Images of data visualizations
____

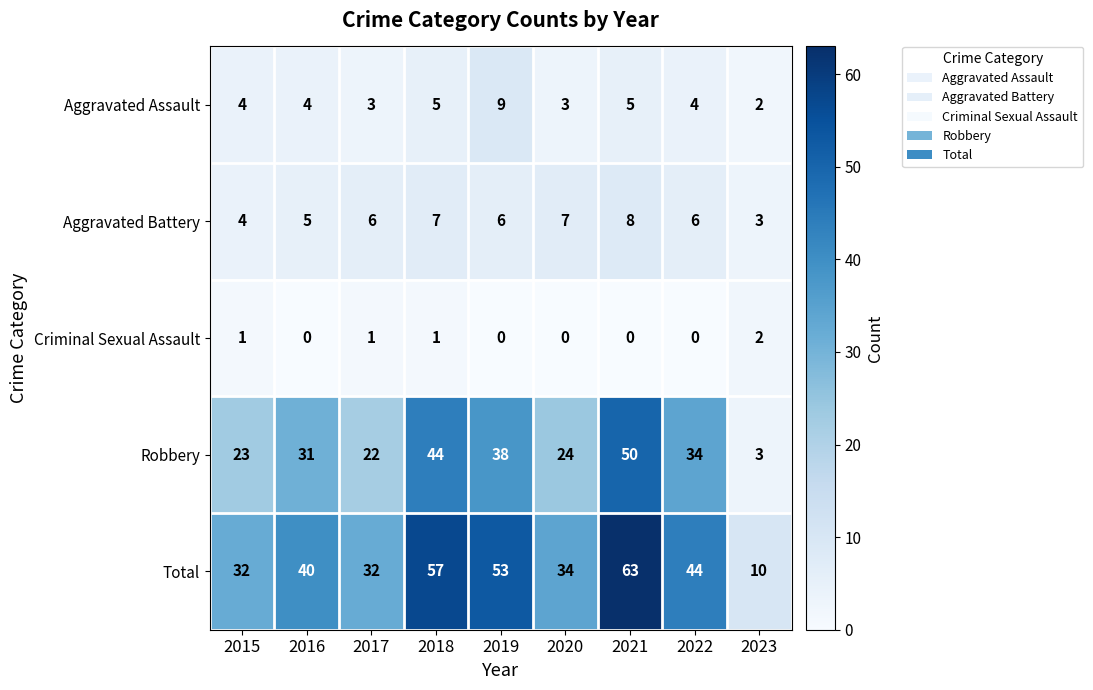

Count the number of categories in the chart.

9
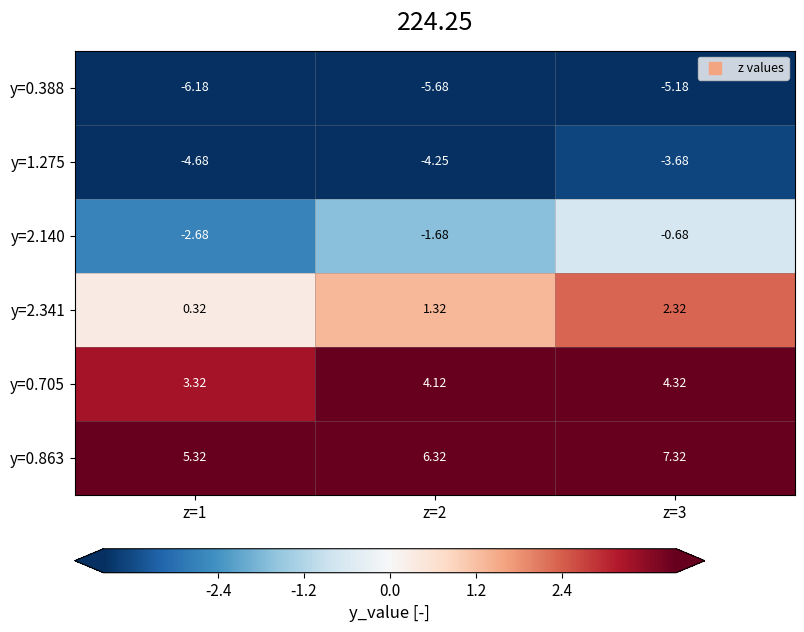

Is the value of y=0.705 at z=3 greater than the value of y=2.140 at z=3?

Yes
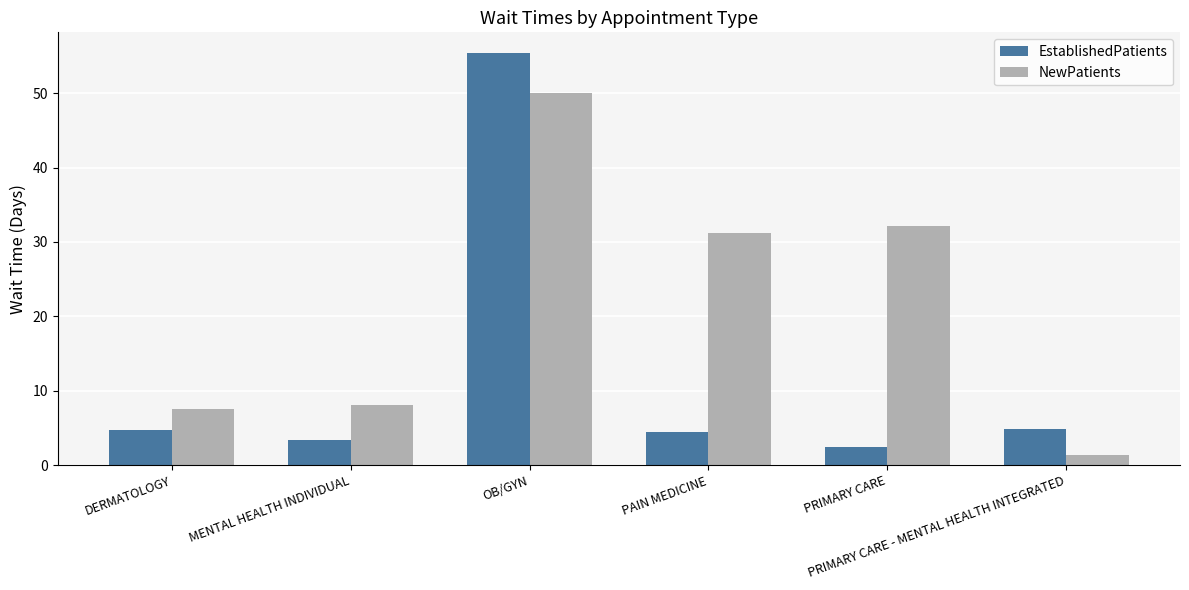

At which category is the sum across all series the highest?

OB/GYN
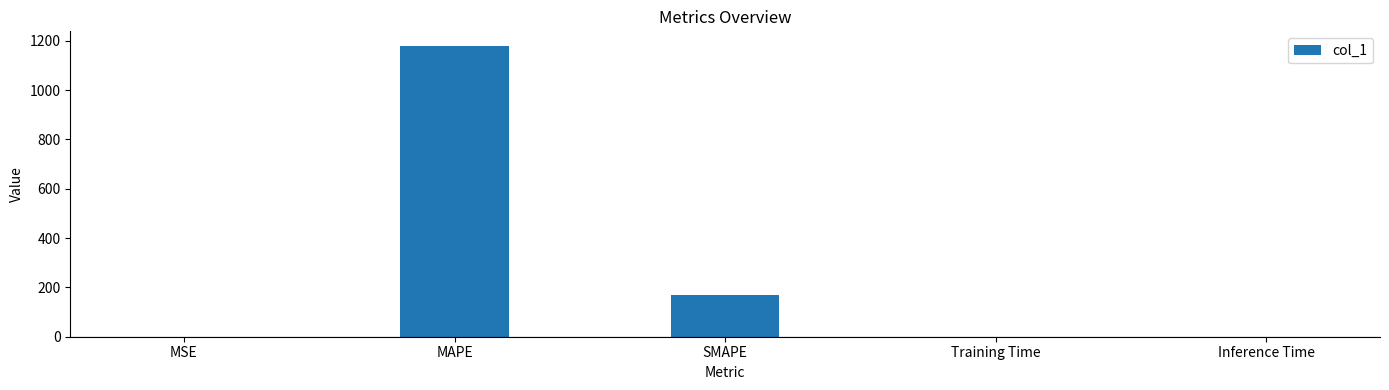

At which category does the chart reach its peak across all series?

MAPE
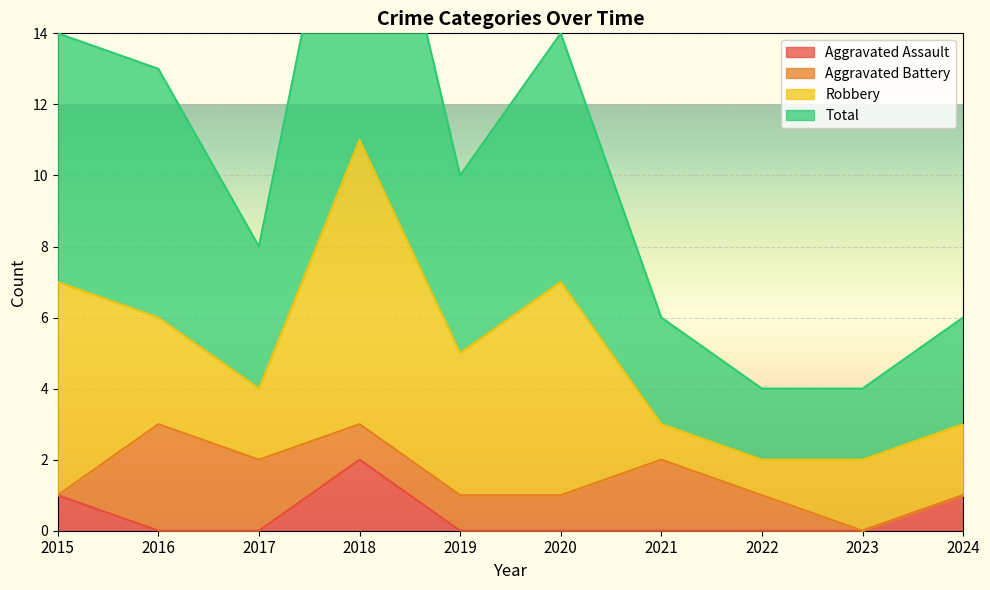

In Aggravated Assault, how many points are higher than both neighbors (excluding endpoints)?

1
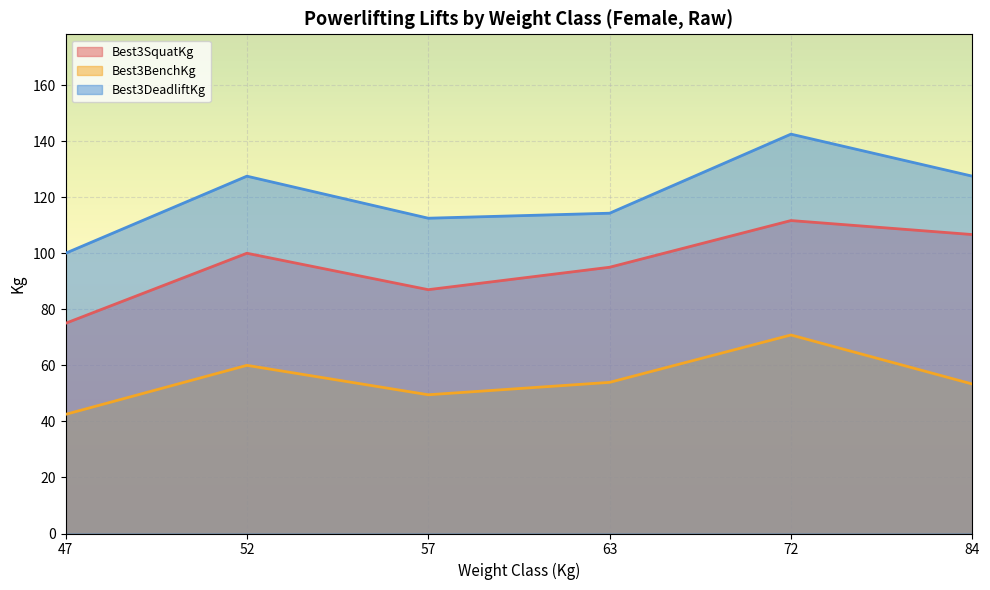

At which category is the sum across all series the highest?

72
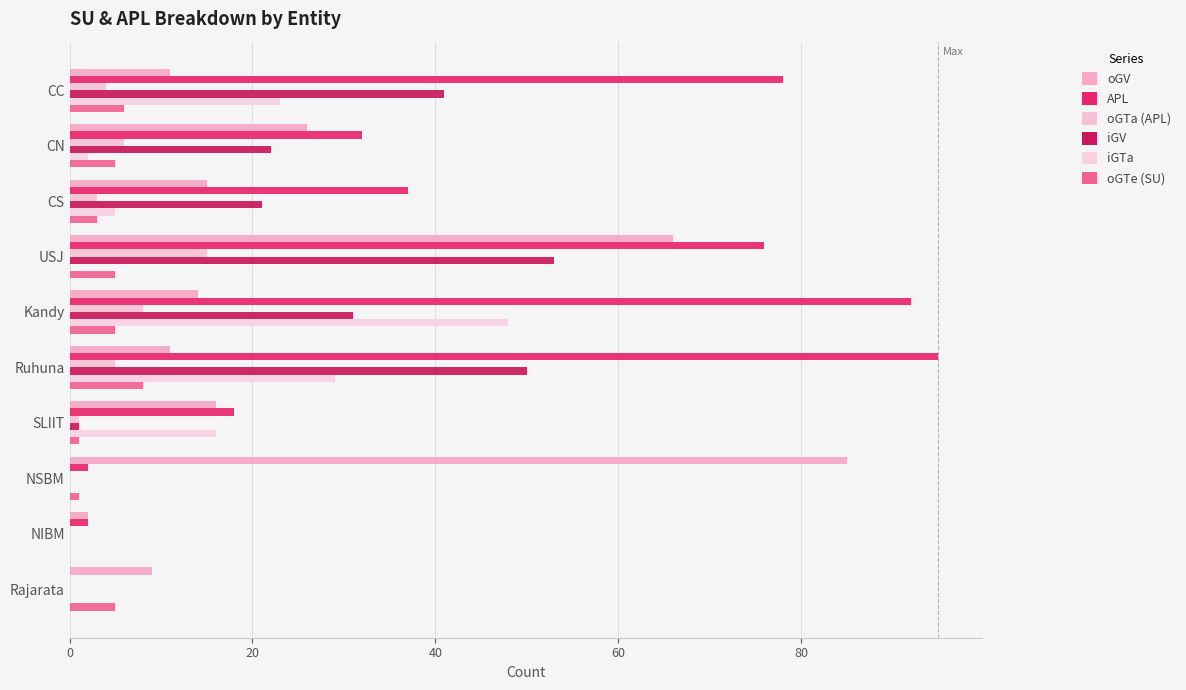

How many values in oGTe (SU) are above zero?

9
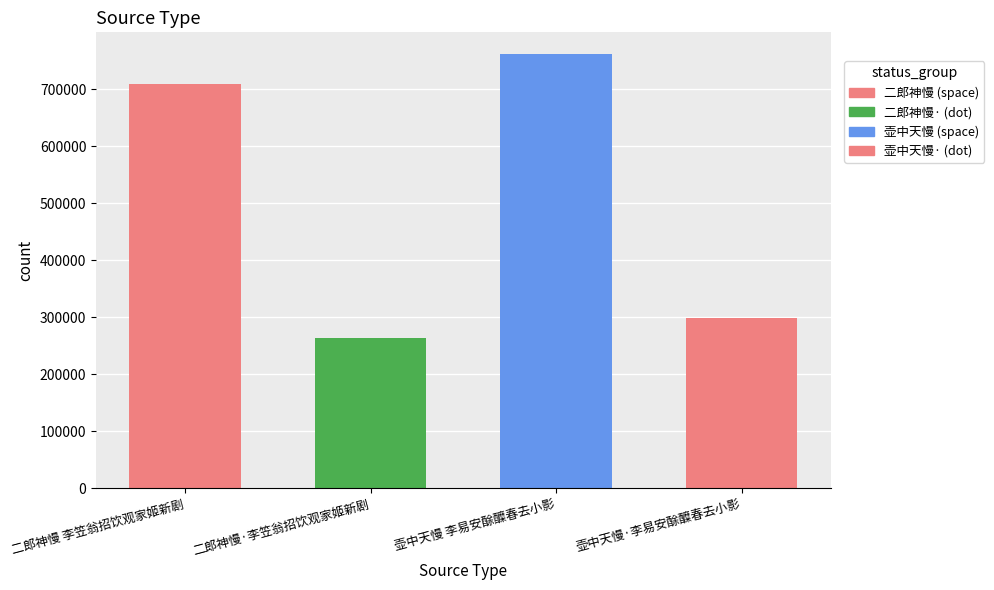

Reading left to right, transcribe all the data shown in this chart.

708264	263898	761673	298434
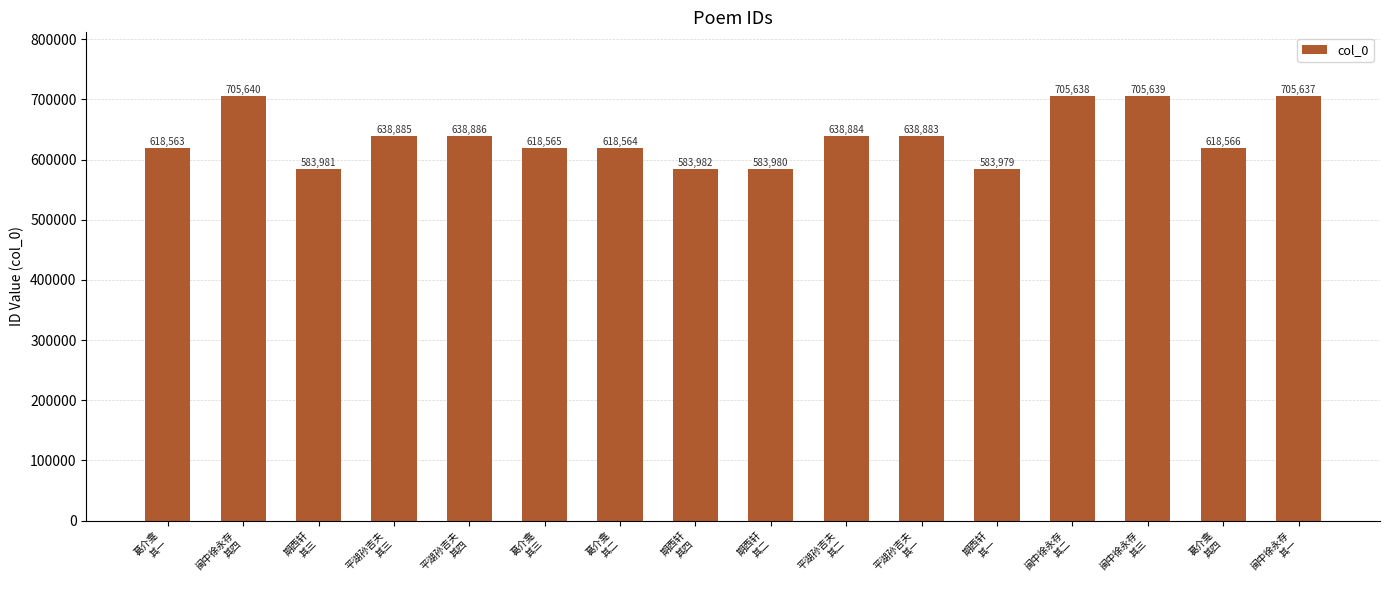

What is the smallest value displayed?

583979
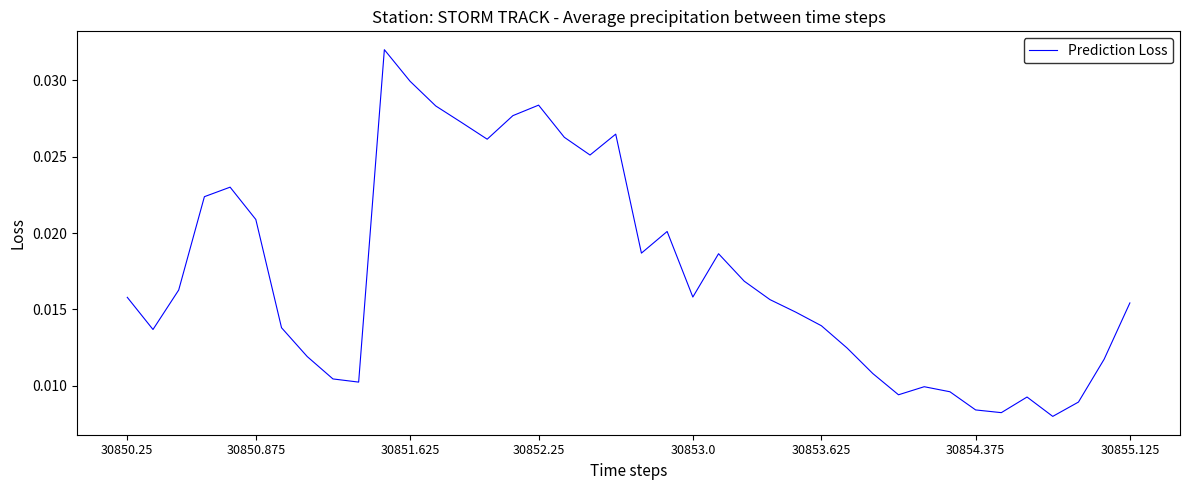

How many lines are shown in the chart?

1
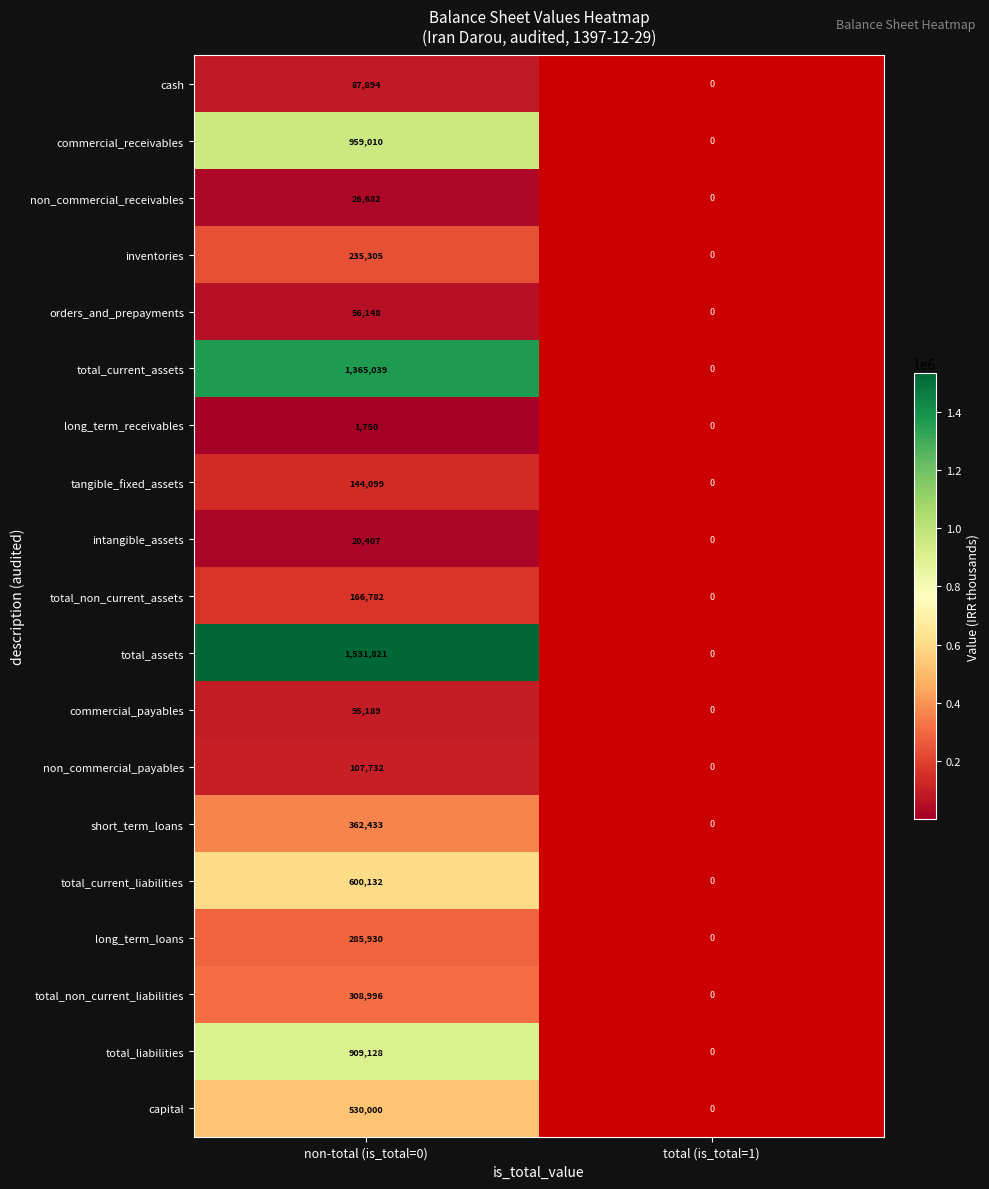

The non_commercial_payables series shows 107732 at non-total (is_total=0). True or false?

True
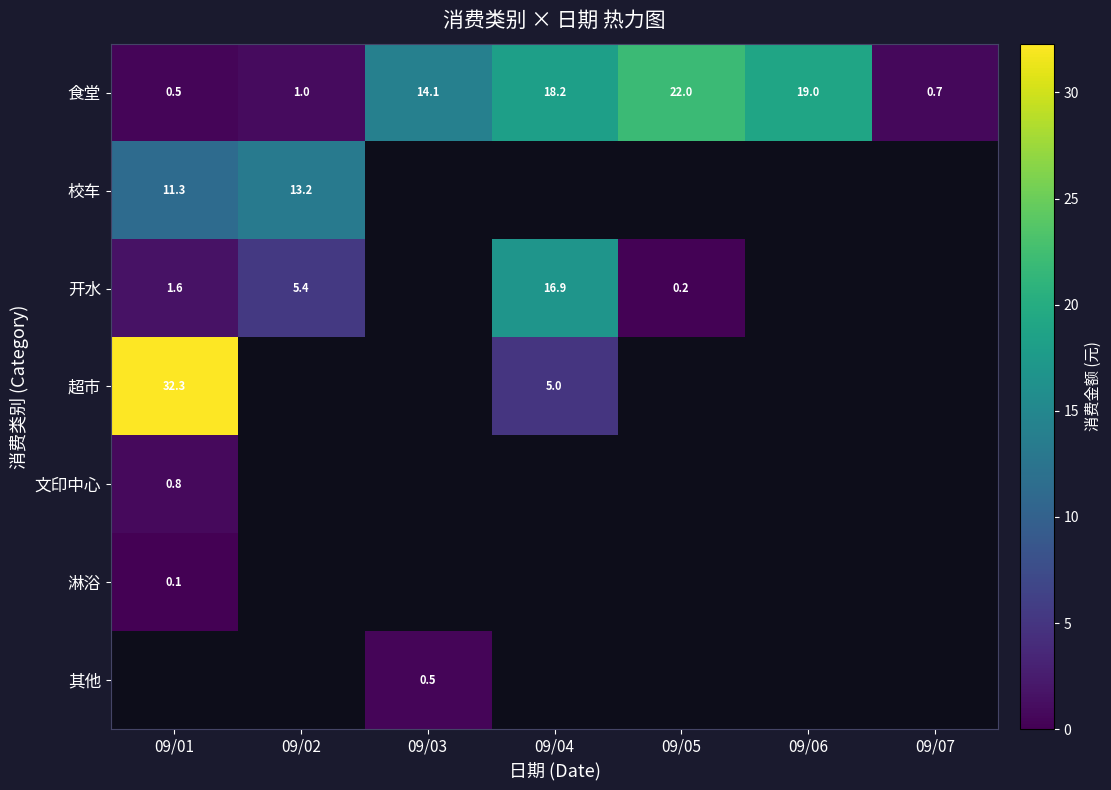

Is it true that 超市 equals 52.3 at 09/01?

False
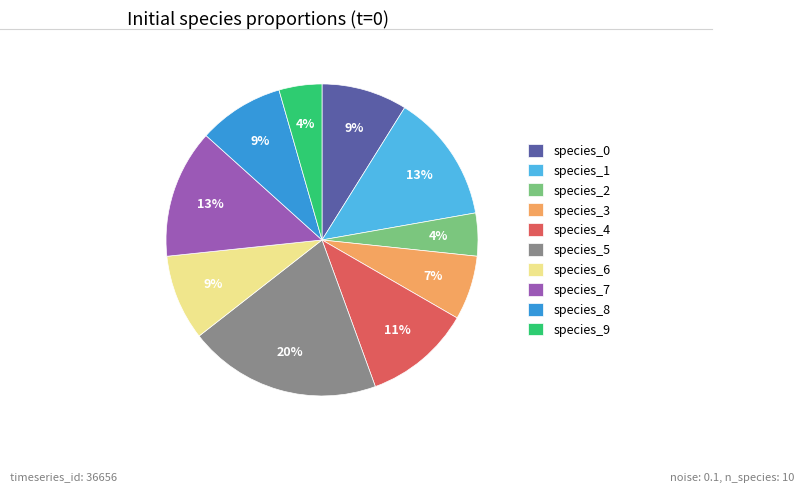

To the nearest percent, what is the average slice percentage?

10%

____

Work to complete ▸
Reproduce all of the material above line for line, leaving out the pictures.

Task answer ▸
Count the number of categories in the chart.

9

Is the value of y=0.705 at z=3 greater than the value of y=2.140 at z=3?

Yes

At which category is the sum across all series the highest?

OB/GYN

At which category does the chart reach its peak across all series?

MAPE

In Aggravated Assault, how many points are higher than both neighbors (excluding endpoints)?

1

At which category is the sum across all series the highest?

72

How many values in oGTe (SU) are above zero?

9

Reading left to right, transcribe all the data shown in this chart.

708264	263898	761673	298434

What is the smallest value displayed?

583979

How many lines are shown in the chart?

1

The non_commercial_payables series shows 107732 at non-total (is_total=0). True or false?

True

Is it true that 超市 equals 52.3 at 09/01?

False

To the nearest percent, what is the average slice percentage?

10%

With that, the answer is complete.